• [Problem to work on]: For every entry below, give an exact repeat and leave out the pictures.
Input for this task START
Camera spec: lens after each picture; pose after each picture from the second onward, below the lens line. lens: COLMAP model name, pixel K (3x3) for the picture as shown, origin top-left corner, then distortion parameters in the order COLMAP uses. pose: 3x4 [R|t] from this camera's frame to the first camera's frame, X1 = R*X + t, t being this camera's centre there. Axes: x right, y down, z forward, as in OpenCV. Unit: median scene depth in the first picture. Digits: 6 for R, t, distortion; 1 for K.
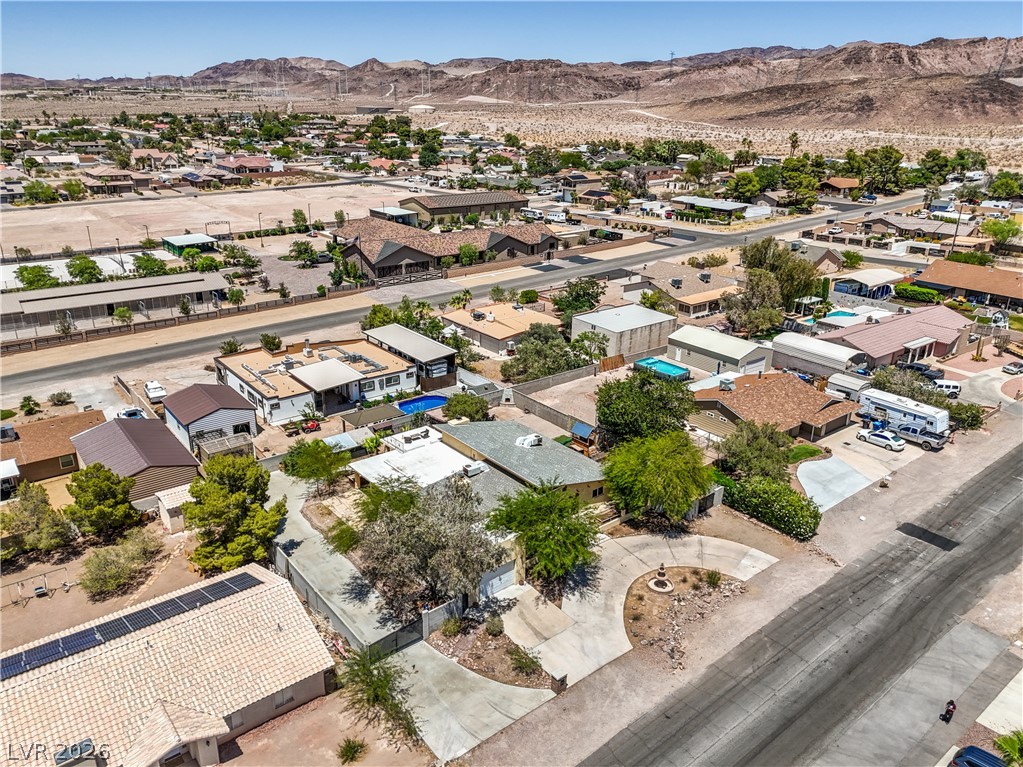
lens RADIAL K [[749.5, 0, 511.5], [0, 749.5, 383.5], [0, 0, 1]] dist [0.084465, -0.080493]
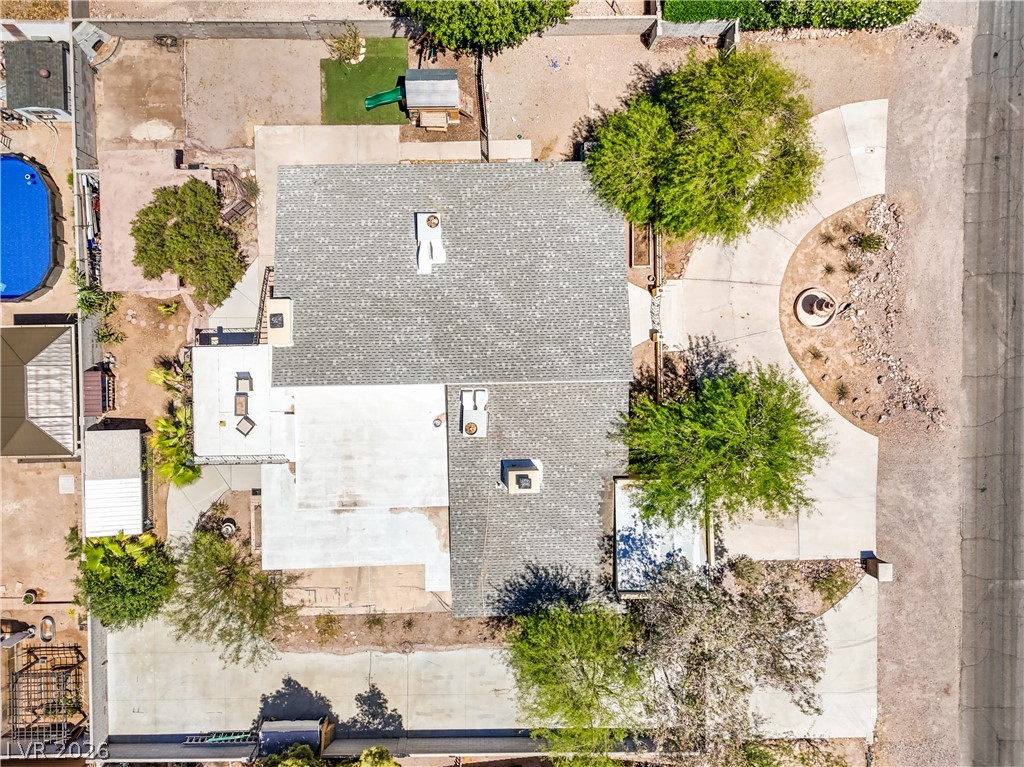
lens RADIAL K [[750.2, 0, 512.0], [0, 750.2, 383.5], [0, 0, 1]] dist [0.084465, -0.080493]
pose [[0.614945, -0.788204, -0.024036, -0.000415], [0.282060, 0.191391, 0.940113, -0.186481], [-0.736400, -0.584897, 0.340015, 0.416085]]
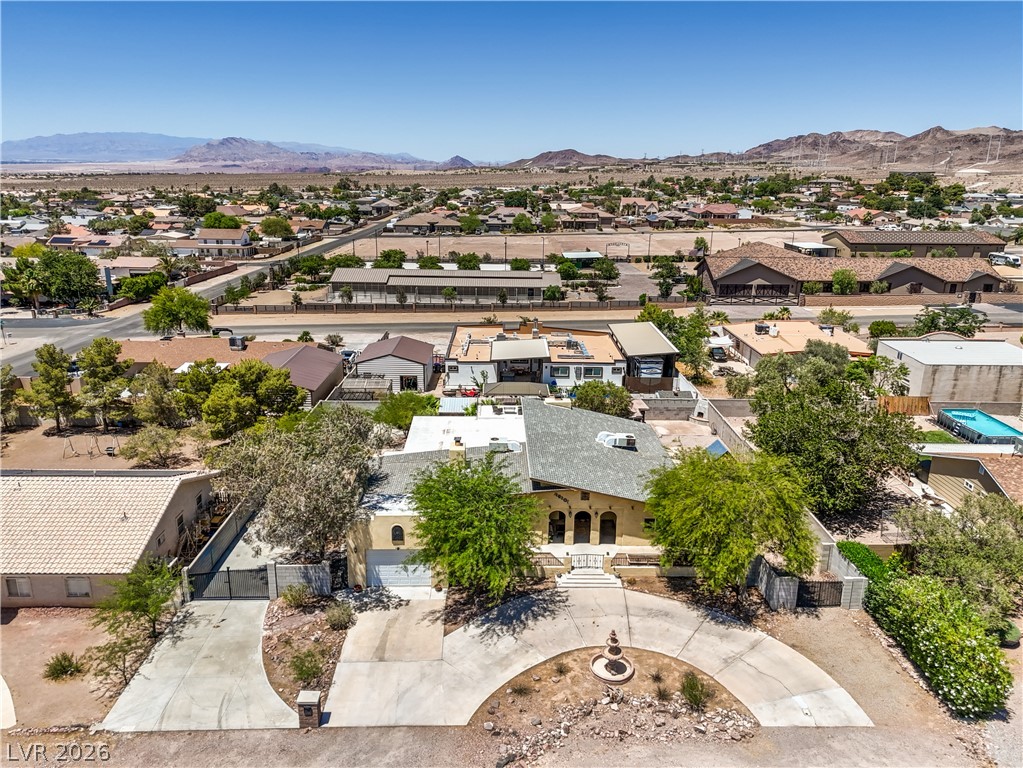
lens RADIAL K [[749.5, 0, 511.5], [0, 749.5, 384.0], [0, 0, 1]] dist [0.084465, -0.080493]
pose [[0.789984, 0.165087, -0.590484, 0.202900], [-0.216806, 0.976064, -0.017169, 0.032771], [0.573516, 0.141583, 0.806867, 0.193785]]
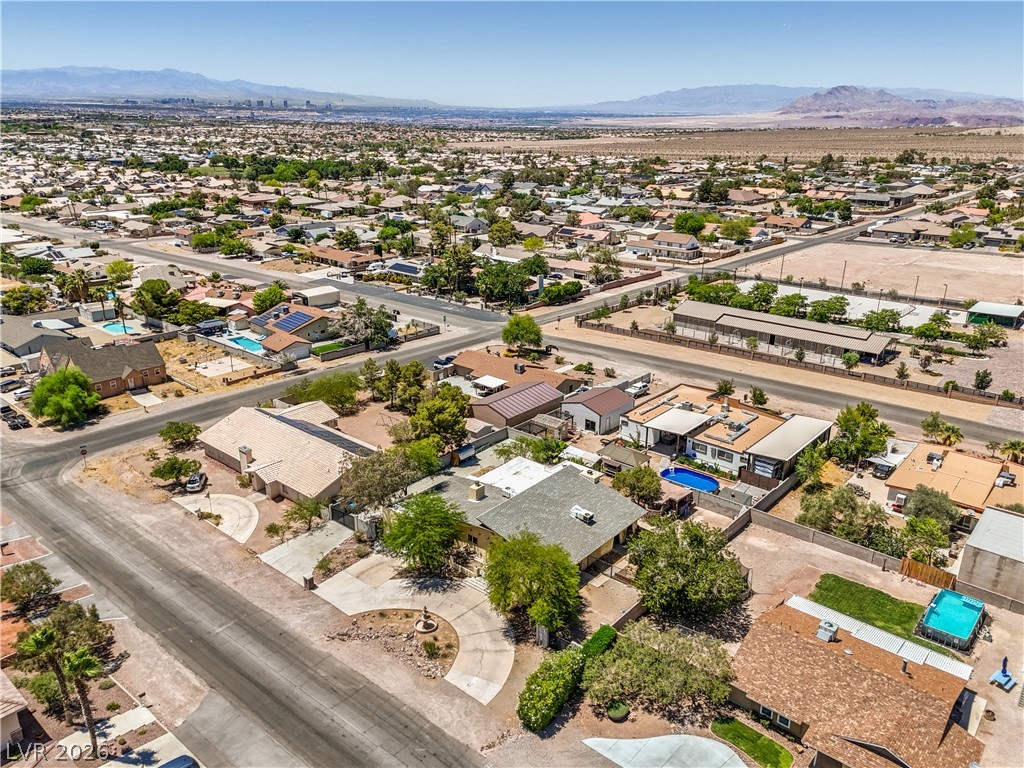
lens RADIAL K [[750.2, 0, 512.0], [0, 750.2, 384.0], [0, 0, 1]] dist [0.084465, -0.080493]
pose [[0.190794, 0.320779, -0.927738, 0.526729], [-0.353343, 0.904192, 0.239971, -0.175258], [0.915831, 0.282024, 0.285860, 0.305947]]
Input for this task END
• [Solution to the problem]:
Camera spec: lens after each picture; pose after each picture from the second onward, below the lens line. lens: COLMAP model name, pixel K (3x3) for the picture as shown, origin top-left corner, then distortion parameters in the order COLMAP uses. pose: 3x4 [R|t] from this camera's frame to the first camera's frame, X1 = R*X + t, t being this camera's centre there. Axes: x right, y down, z forward, as in OpenCV. Unit: median scene depth in the first picture. Digits: 6 for R, t, distortion; 1 for K.
lens RADIAL K [[749.5, 0, 511.5], [0, 749.5, 383.5], [0, 0, 1]] dist [0.084465, -0.080493]
lens RADIAL K [[750.2, 0, 512.0], [0, 750.2, 383.5], [0, 0, 1]] dist [0.084465, -0.080493]
pose [[0.614945, -0.788204, -0.024036, -0.000415], [0.282060, 0.191391, 0.940113, -0.186481], [-0.736400, -0.584897, 0.340015, 0.416085]]
lens RADIAL K [[749.5, 0, 511.5], [0, 749.5, 384.0], [0, 0, 1]] dist [0.084465, -0.080493]
pose [[0.789984, 0.165087, -0.590484, 0.202900], [-0.216806, 0.976064, -0.017169, 0.032771], [0.573516, 0.141583, 0.806867, 0.193785]]
lens RADIAL K [[750.2, 0, 512.0], [0, 750.2, 384.0], [0, 0, 1]] dist [0.084465, -0.080493]
pose [[0.190794, 0.320779, -0.927738, 0.526729], [-0.353343, 0.904192, 0.239971, -0.175258], [0.915831, 0.282024, 0.285860, 0.305947]]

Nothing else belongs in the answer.